IBRIDO CELLULARE
Le cellule di organismi viventi possono fondersi e originare un'unica cellula con caratteristiche diverse da quelle delle cellule di partenza, dette anche parentali. Al fenomeno è stato dato il nome di fusione; se la fusione procede sino alla comparsa di un unico nucleo, si ottiene un ibrido cellulare.
La fusione di cellule può avvenire in modo naturale, per es. durante le prime fasi dell'embriogenesi con la formazione del sinciziotrofoblasto, oppure tra mioblasti durante la differenziazione muscolare, o a seguito di infezioni virali. Anche quella che ha luogo al momento della fecondazione è un'ibridazione cellulare, seppure di tipo particolare: la fusione avviene tra i gameti, cioè tra le cellule germinali di sesso opposto (spermi e ovuli), dotati di assetto cromosomico singolo, o aploide. Il suo prodotto, lo zigote, presenta un assetto cromosomico doppio o diploide, e potrà originare una struttura organizzata, l'embrione, in grado di differenziarsi, svilupparsi in un organismo completo e riprodursi.
Quando a fondersi sono invece le cellule che costituiscono il ''corpo'' o soma di un organismo, cioè le cellule cumulativamente indicabili come ''somatiche'' in quanto diverse dalle cellule germinali, si parla di ibridazione cellulare somatica. Questo tipo di fusione coinvolge cellule derivate da tessuti diversi di uno stesso organismo oppure cellule appartenenti a organismi diversi: è addirittura possibile ottenere la fusione di cellule di organismi che rappresentano i due diversi regni, animale e vegetale: sono state infatti ottenute cellule ibride da cellule umane coltivate in vitro (HeLa) e cellule di tabacco. L'ibrido somatico può essere coltivato in provetta, ma, in generale, non può svilupparsi in un organismo ibrido riproduttivamente funzionale. Infatti nei sistemi eucariotici, specialmente in quelli più evoluti e in particolar modo negli animali, il processo di differenziamento che ha portato alla comparsa delle cellule somatiche si ritiene abbia fatto perdere loro la cosiddetta ''totipotenza'', con ogni probabilità a seguito di inattivazione irreversibile di uno o più geni chiave.

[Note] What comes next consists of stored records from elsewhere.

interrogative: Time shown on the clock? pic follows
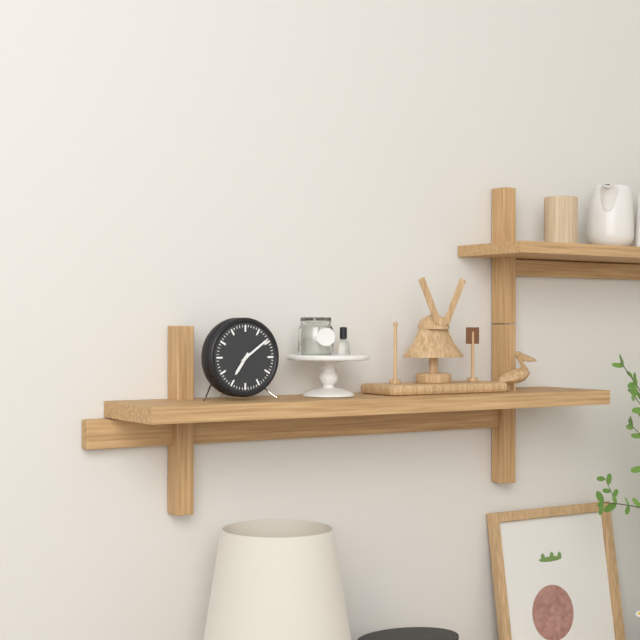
7:09
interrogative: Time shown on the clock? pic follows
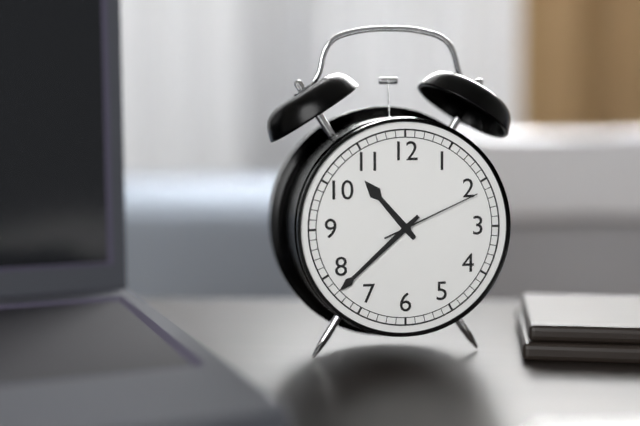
10:38:11
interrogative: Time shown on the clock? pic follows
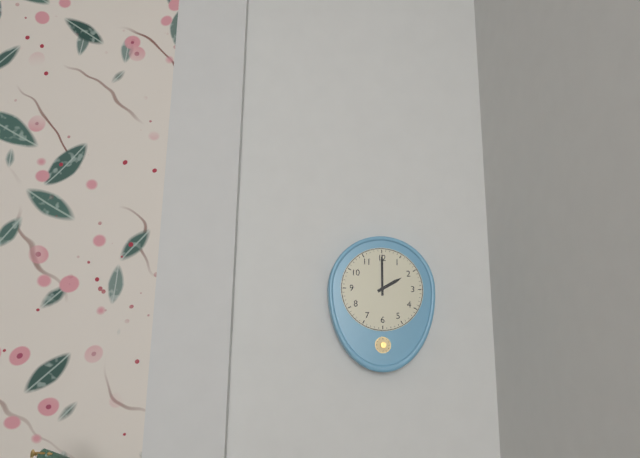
2:00
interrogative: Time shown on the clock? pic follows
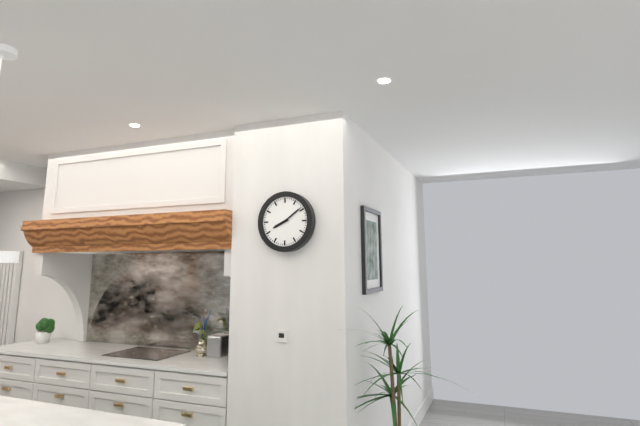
8:09
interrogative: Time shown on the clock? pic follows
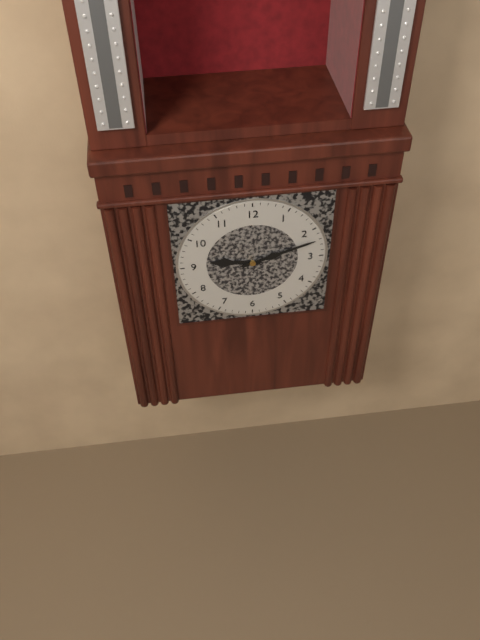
9:12
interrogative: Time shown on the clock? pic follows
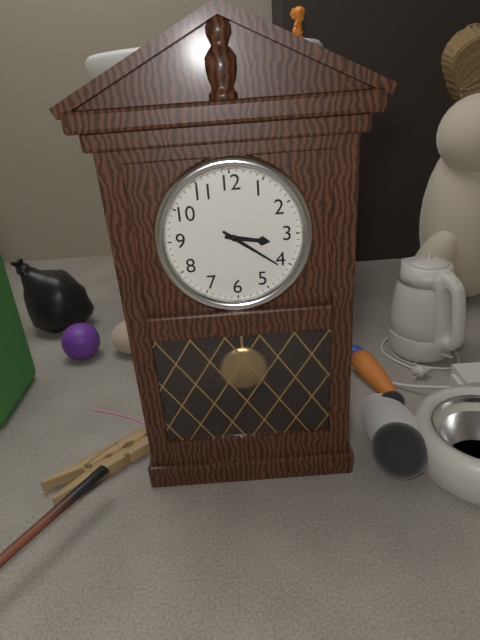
3:21
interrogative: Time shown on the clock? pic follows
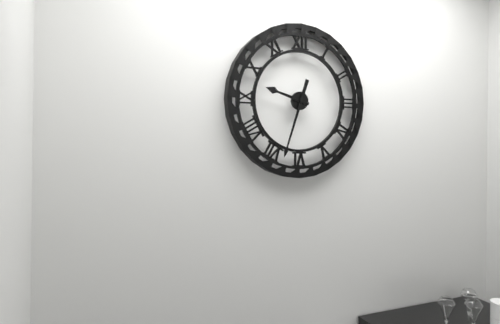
9:33
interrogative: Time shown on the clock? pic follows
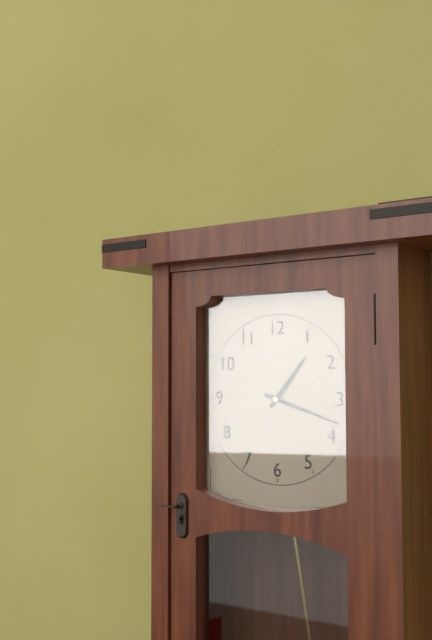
1:18
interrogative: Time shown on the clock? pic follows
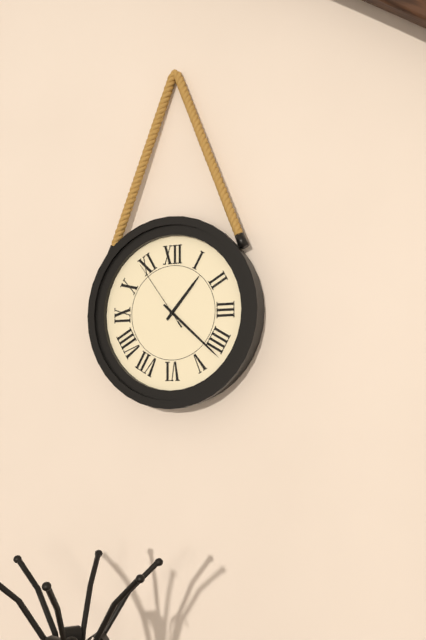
1:22:54
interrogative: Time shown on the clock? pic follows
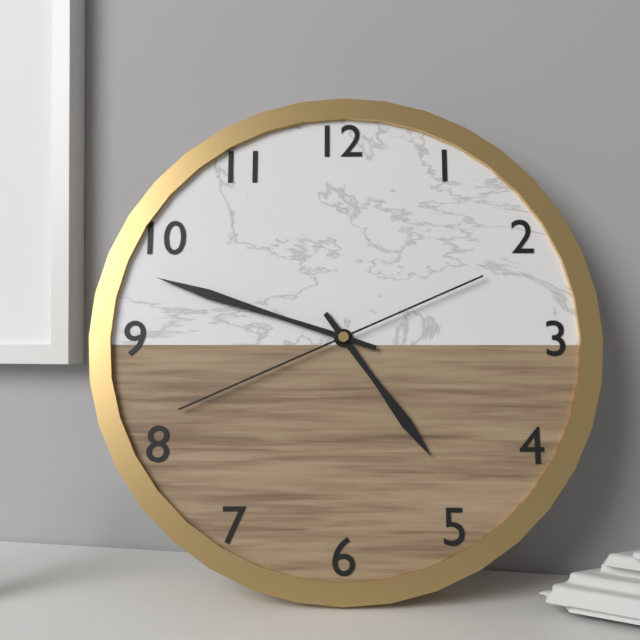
4:48:41
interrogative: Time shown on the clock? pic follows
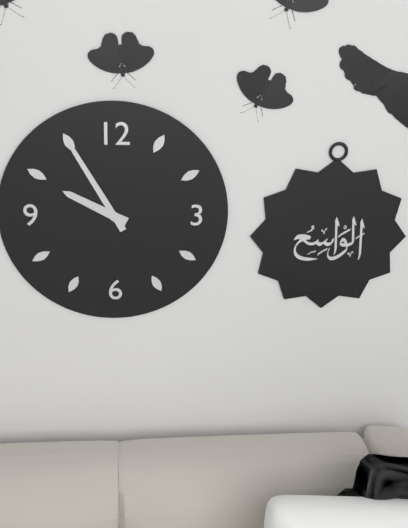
9:55
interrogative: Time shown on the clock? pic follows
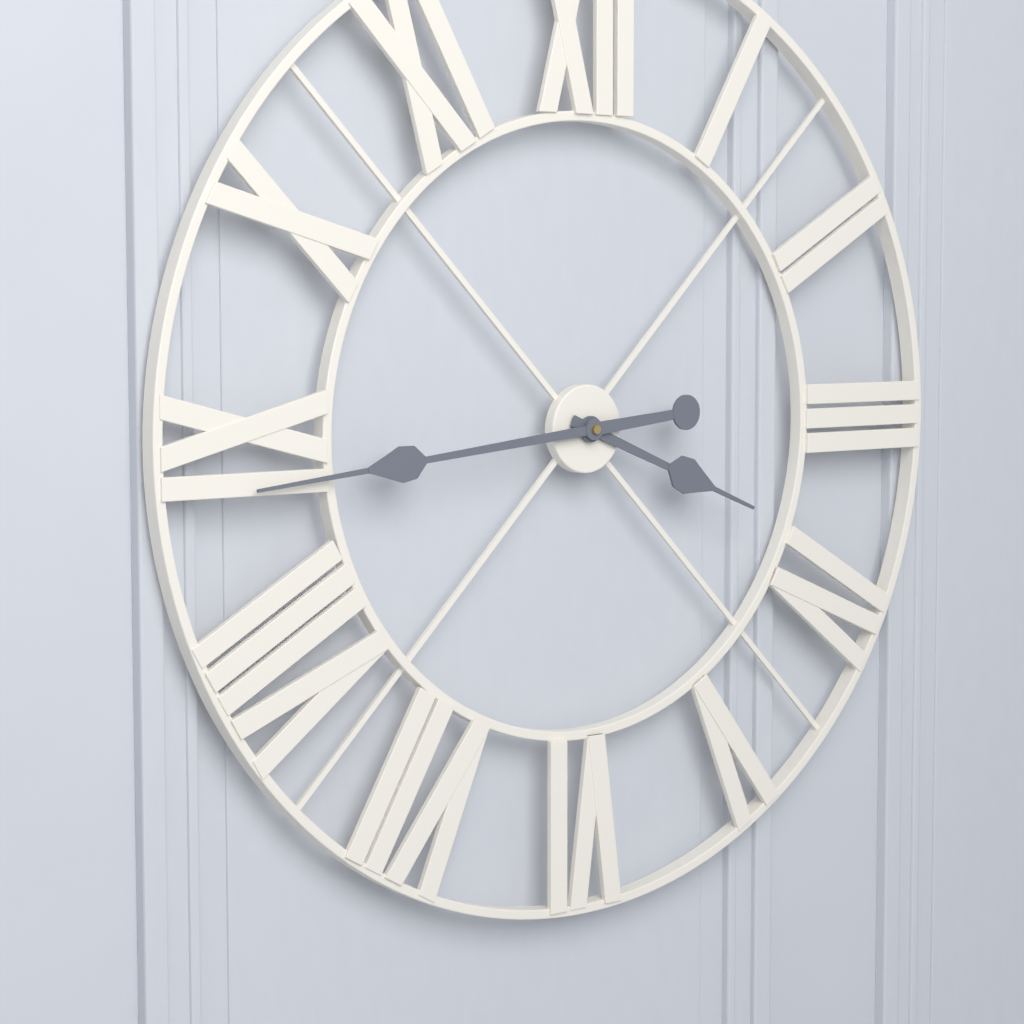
3:44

Il fenomeno dell'ibridazione spontanea tra cellule in coltura si presenta con frequenze piuttosto basse, dell'ordine di una su diecimila. Soltanto quando se ne poté aumentare la frequenza e selezionarne i prodotti la tecnica riuscì a diffondersi e a diventare uno strumento molto utile tanto nella ricerca di base quanto in quella applicativa.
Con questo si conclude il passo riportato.